If you're a guy and you've ever found yourself gazing longingly at a girl you know you don't have a fraction of the amount of game necessary to score points with, you're in luck!
I've decided to make a conscious effort to convey to the male population at Hopkins, jocks and nerds alike, a message describing how women really want to be approached.
But, be warned, if you're a super shy guy who's not emotionally prepared to man-up to the challenge of becoming what I like to call a "Hottie Biscotti," then I've got nothing for you here.
First and foremost, you must build the attraction. Take a little time in the morning to shave off stubble, comb your hair and always think twice about what you wear.
There's nothing attractive about fanny packs or pocket protectors, so ditch them. Not only are you making yourself more noticeable to the opposite sex, but you're unconsciously improving your performance in interacting with girls.
When you feel like you're hot, it shows. I've said it before and I'll say it again: confidence is sexy! You should be able to look at yourself in a mirror and like what you see. And, remember, "You clean up nicely" is definitely a compliment.
Be genuine. Note: cheesy pick-up-lines are cheesy. If you walk up to a girl and say, "Excuse me, is your last name Campbell? Because you're ‘Mmm-mm good,'" you're going to get laughed at for a month by people you've never met in your life because she'll tell all her friends, who'll tell all their friends, who'll find you on Facebook, and then laugh hysterically whenever they see you. And it's a small campus; they'll see you.
To be honest, hitting on girls is all about location. Don't make it obvious as hell that you're hitting on her because we girls get hit on enough by creepers on the street that we will, by default, unconsciously clump you into the same category as said weirdoes if you lack subtlety. Find something about the surrounding area to start a conversation.
If you see a girl you want to talk to who is shopping at Barnes & Noble, smile and mention something about the book she's looking at. It could be something as simple as "Is that Tolstoy? Haven't got to him yet but I've heard good things."
This'll start a conversation, and it's not like you're stretching the truth, assuming you haven't read anything by Tolstoy. Make sure you look like you have business being there by holding a few books and keeping your posture relaxed. Eventually, introduce yourself and she'll do the same.

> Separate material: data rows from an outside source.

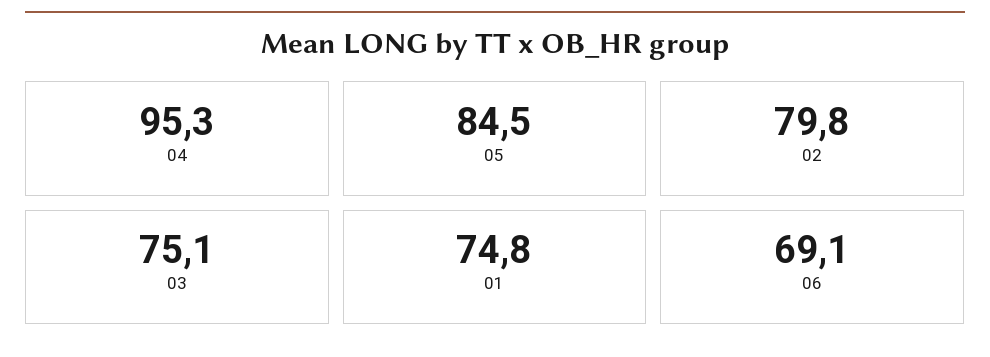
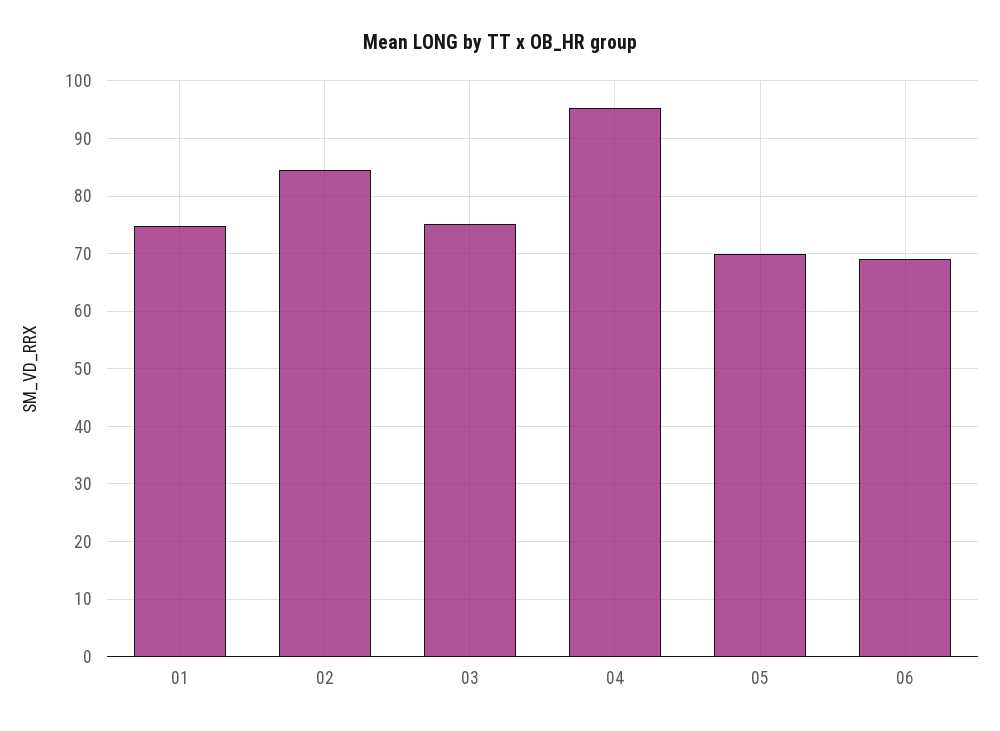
  {
    "04": 95.3,
-   "05": 84.5,
+   "05": 70,
-   "02": 79.8,
+   "02": 84,
    "03": 75.1,
    "01": 74.8,
    "06": 69.1
  }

A woman appreciates a man who can make her laugh. You don't have to be Dave Chappell to throw in a few jokes here and there. You also don't have to be a complete social-idiot to look bad.
Forced jokes are worse than no jokes at all. The only thing that will get you is an awkward courtesy laugh. A little playful sarcasm could break the ice, and most girls are responsive to friendly guys.
You'll find a push in the right direction on your part might get you a push back. It's important that she feels comfortable just talking to you so you can carry a conversation with natural ease. A straight-faced guy who stares like he's looking at a piece of meat is to a girl what a hungry lion is to a gazelle: a red flag to run. Run away, and never return.
She wants to be asked. So, ask. Fear of rejection and your own insecurities is what's keeping you from getting a date. If you can master your own self-consciousness, your success rate will skyrocket. The respect you give yourself reflects the respect you get from others.
So, walk with your head held high like you own the place and ask her if she'll let you treat her to a casual dinner Friday night, or if she'd be interested in going together to one of the many events hosted on campus. There are so many events on campus that would make cute dates, just check out the Daily Announcements.
The fact that you're confident enough to even ask is impressive. But be careful how you go about doing this; there's a fine line between confidence and arrogance. The former being irresistible, and the latter being substantial motivation to blacklist you from ever getting a date. Ever. You'll be dateless while all your bros get girlfriends, so don't be a dick.
Be strategic in your choice of first date. You may think taking her to see the new Matt Damon movie she's been talking about all week is a good idea, but do it and you'll be running from my wrath as if the hounds of hell were snapping at your heels. Don't set it up so that she's there to see the movie; set it up so that she's there to see you, or I guarantee the only thing getting attention that night will be Matt Damon's face on a big screen.
Be attentive and pay attention to the little signals she's sending or you'll get shot down. Everyone gets passed up by someone they're interested in at least once in life, so be prepared to take it like a man if it turns out she's just not interested.
But, most importantly, don't let your fears deter you. Be charming, friendly and relaxed. Unless she's into that sort of thing, she won't bite. Females aren't nearly as cutthroat and ruthless as you guys suspect, especially when we respect a guy who's confident, outgoing, and all-around sexy. Now, that kind of a guy is a catch.